[Start of Attachment]
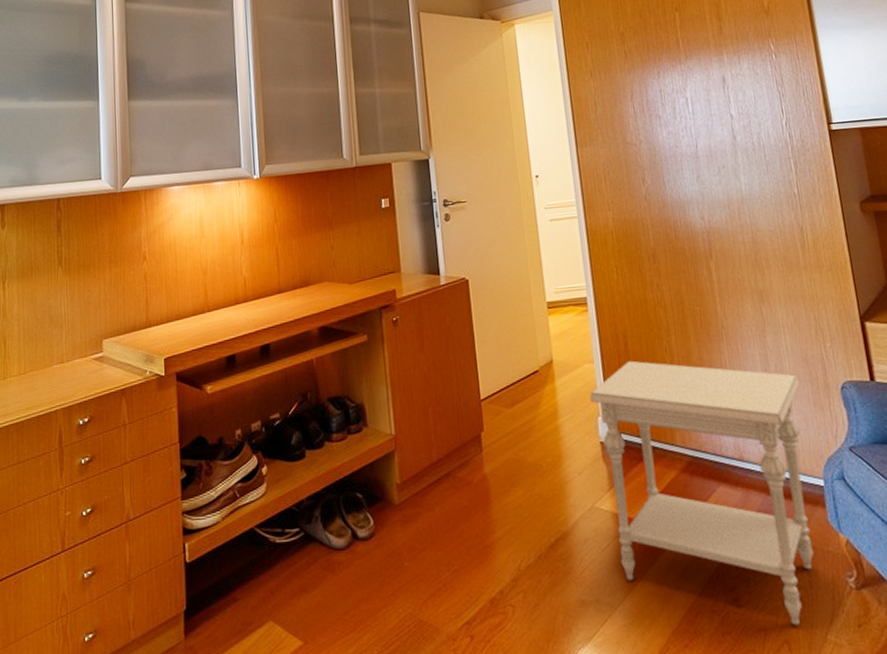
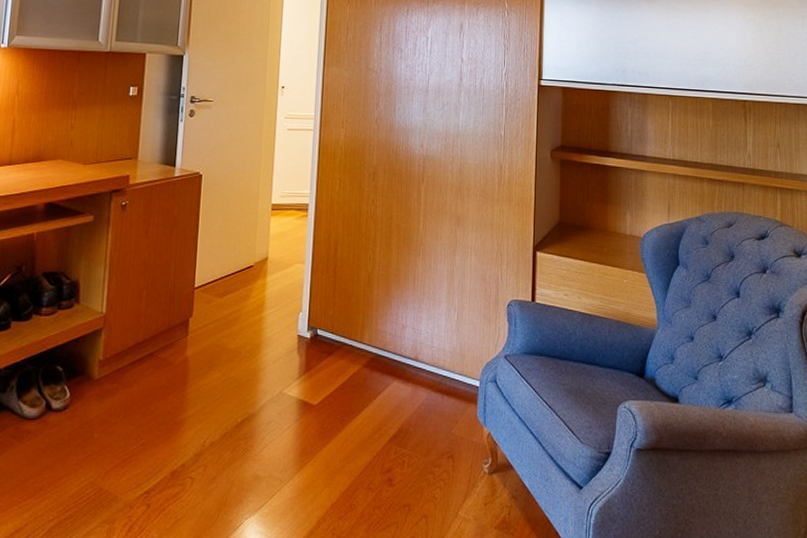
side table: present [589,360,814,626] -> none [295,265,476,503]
[End of Attachment]
[Start of Attachment]
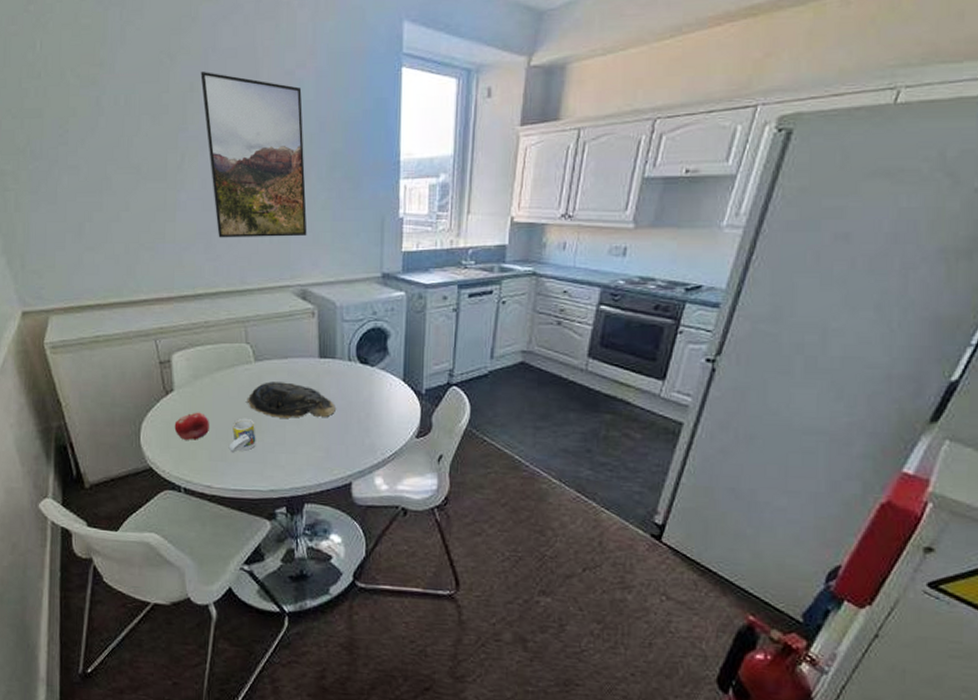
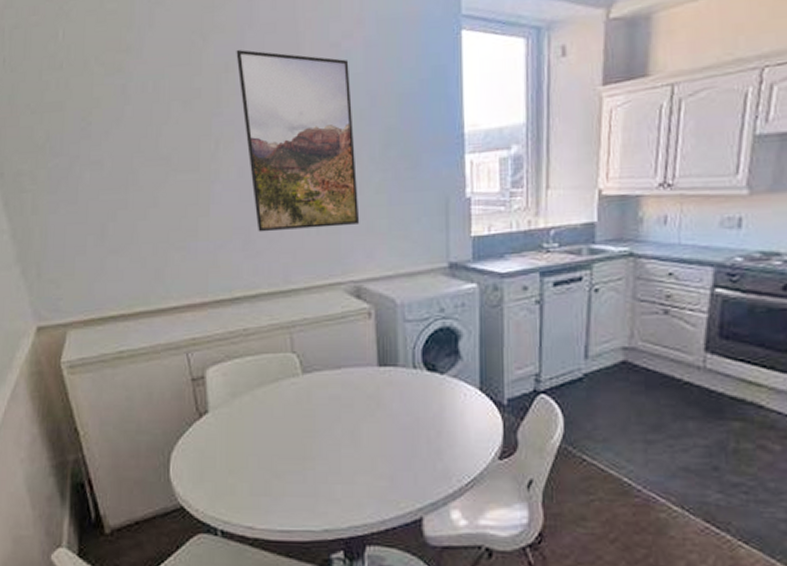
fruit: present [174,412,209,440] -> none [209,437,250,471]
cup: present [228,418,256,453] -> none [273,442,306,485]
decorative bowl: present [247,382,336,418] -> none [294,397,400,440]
[End of Attachment]
[Start of Attachment]
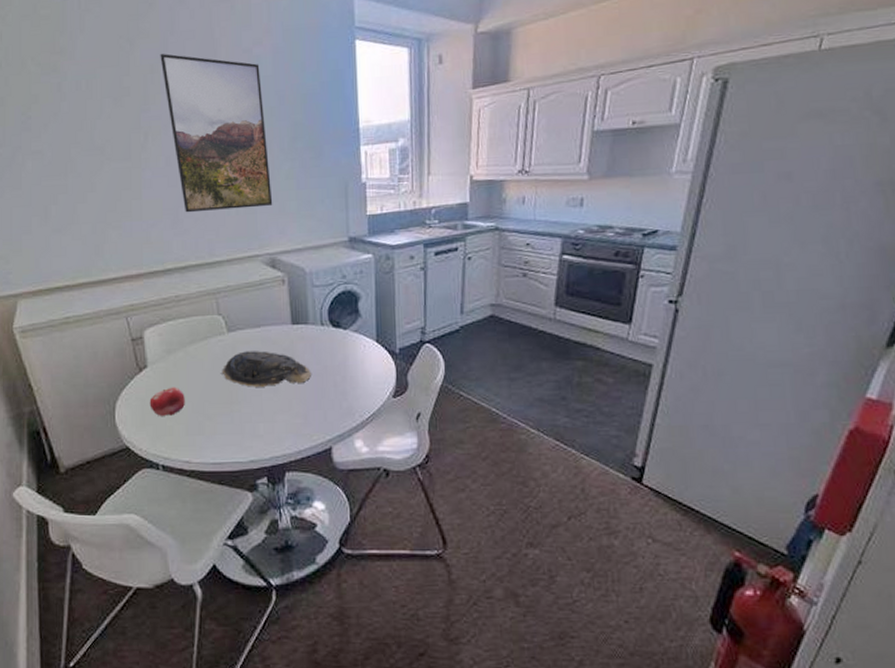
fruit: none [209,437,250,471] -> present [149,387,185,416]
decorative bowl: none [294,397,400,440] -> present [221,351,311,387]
[End of Attachment]
--- What the task requires ---
Give back exactly the lines above starting at the line where "cup: present [228,418,256,453]" appears and ending at the line where "decorative bowl: present" appears, both included, with no other lines.

--- Problem solution ---
cup: present [228,418,256,453] -> none [273,442,306,485]
decorative bowl: present [247,382,336,418] -> none [294,397,400,440]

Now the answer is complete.